You should also, when designing agents, ensure they’re instructed to keep humans in the loop at those critical moments when important decisions are called for. Such human touchpoints can be defined in Tonkean’s no-code process editor (more on that below), but the agent itself also has discretion to ask the human operator for clarification, direction, and decisions.
The best AI agents operate alongside employees to coordinate workflows, execute tasks, and drive outcomes—but they do so while following configurable policies and guardrails. This is the balance of determinism and non-determinism in action. Agents must be able to act on their own.They must also follow rules-based workflows to carry out processes.
Dive Deeper:
For AI agents to be truly useful to an enterprise, they must be able to execute work across your entire organization and autonomously drive business outcomes. They must also be easily accessible and always easy to use.
In Tonkean, for example, when an employee wants to buy something but they’re not sure how, or if they want to call an agent for some other kind of purpose, all they need to do is call the Tonkean AI Front Door inside Slack and ask.
Tonkean will tap whichever agent is most appropriate, depending on the request, and that agent—or whichever other agents that agent decides it needs to collaborate with to give the employee what they need—will guide them to resolution. And the employee will be able to interact with these agents as they would a human administrator, because agents communicate like us. Orchestration and automation handle all the data structuring—the toggling between systems employees used to have to do manually—seamlessly in the background.

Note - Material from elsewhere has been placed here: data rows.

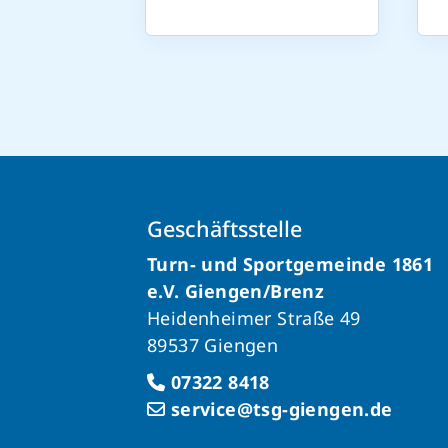
Geschäftsstelle
Turn- und Sportgemeinde 1861
e.V. Giengen/Brenz
Heidenheimer Straße 49
89537 Giengen
07322 8418
service@tsg-giengen.de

Dive Deeper: Agents do little good for internal teams if they’re not in charge of their use—if, say, they always need to rely on IT to make changes to them or manage their use ongoing. Transformational gains in efficiency, experience, and performance can only come with agency and agility.
That’s why whatever agent-builder you invest in should be 100% no-code. It must be configured to use any LLM provider or model based on your business needs. Internal teams must be able to get started using agents quickly and easily, and they must be able to manage and orchestrate them ongoing on their own.
Internal teams should be able to distribute the deployment and administration of specialised enterprise agents throughout the organisation on their own, putting control into the hands of the people with the right subject-matter expertise and authority.
This is how we designed the Tonkean no-code agent and process editor, and it’s why we offer, alongside the builder, a full library of off-the-shelf agents, including Sourcing Specialist Agents, Buyer Agents, Contract Manager Agents, Purchase Intake Agents, AP Specialist Agents, Market Analysis Agents, Compliance Officer Agents, and many others.